## Begin EXTRACTED INFORMATION

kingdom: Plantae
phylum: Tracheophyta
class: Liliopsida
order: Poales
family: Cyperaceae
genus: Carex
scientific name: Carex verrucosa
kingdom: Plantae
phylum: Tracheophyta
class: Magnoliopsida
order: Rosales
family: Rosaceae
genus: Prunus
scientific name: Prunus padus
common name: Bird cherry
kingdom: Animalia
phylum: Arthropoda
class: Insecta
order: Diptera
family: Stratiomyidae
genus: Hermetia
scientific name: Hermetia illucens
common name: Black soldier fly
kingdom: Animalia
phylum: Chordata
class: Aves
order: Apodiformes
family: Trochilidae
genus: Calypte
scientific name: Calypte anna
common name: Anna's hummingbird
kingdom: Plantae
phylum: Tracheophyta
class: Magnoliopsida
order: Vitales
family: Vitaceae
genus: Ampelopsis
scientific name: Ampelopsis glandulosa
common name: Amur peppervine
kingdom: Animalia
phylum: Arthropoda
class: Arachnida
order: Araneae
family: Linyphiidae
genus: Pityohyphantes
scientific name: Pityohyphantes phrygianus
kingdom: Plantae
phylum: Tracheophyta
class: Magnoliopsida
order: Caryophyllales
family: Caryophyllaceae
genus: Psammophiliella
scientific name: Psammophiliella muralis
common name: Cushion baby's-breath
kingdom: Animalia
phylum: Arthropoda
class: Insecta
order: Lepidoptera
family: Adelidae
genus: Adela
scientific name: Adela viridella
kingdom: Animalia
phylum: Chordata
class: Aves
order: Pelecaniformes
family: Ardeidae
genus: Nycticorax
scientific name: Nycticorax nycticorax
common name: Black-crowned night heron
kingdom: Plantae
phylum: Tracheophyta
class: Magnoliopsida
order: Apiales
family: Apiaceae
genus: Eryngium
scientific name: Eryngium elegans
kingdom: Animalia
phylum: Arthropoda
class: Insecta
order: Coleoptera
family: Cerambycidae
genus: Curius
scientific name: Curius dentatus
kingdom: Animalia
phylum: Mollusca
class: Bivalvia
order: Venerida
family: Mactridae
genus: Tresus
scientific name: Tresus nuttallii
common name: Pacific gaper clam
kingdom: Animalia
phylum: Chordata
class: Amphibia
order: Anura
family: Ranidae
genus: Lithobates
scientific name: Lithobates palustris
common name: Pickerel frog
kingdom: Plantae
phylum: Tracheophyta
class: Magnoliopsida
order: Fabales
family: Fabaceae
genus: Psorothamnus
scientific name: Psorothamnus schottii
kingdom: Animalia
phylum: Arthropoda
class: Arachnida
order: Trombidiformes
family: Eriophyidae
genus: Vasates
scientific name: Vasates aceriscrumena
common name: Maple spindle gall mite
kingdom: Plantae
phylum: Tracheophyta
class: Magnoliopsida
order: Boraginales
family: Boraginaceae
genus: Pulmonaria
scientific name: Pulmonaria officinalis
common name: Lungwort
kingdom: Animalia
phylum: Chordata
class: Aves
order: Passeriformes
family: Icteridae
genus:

## End EXTRACTED INFORMATION

#### [DIRECTIONS FOR THIS TASK]
Rename "phylum" to "division" in the data, starting with the line that contains "scientific name: Pityohyphantes phrygianus" and going on through the line that contains "genus: Nycticorax", and give only those lines again with everything else unchanged.

#### [ANSWER TO THIS TASK]
scientific name: Pityohyphantes phrygianus
kingdom: Plantae
division: Tracheophyta
class: Magnoliopsida
order: Caryophyllales
family: Caryophyllaceae
genus: Psammophiliella
scientific name: Psammophiliella muralis
common name: Cushion baby's-breath
kingdom: Animalia
division: Arthropoda
class: Insecta
order: Lepidoptera
family: Adelidae
genus: Adela
scientific name: Adela viridella
kingdom: Animalia
division: Chordata
class: Aves
order: Pelecaniformes
family: Ardeidae
genus: Nycticorax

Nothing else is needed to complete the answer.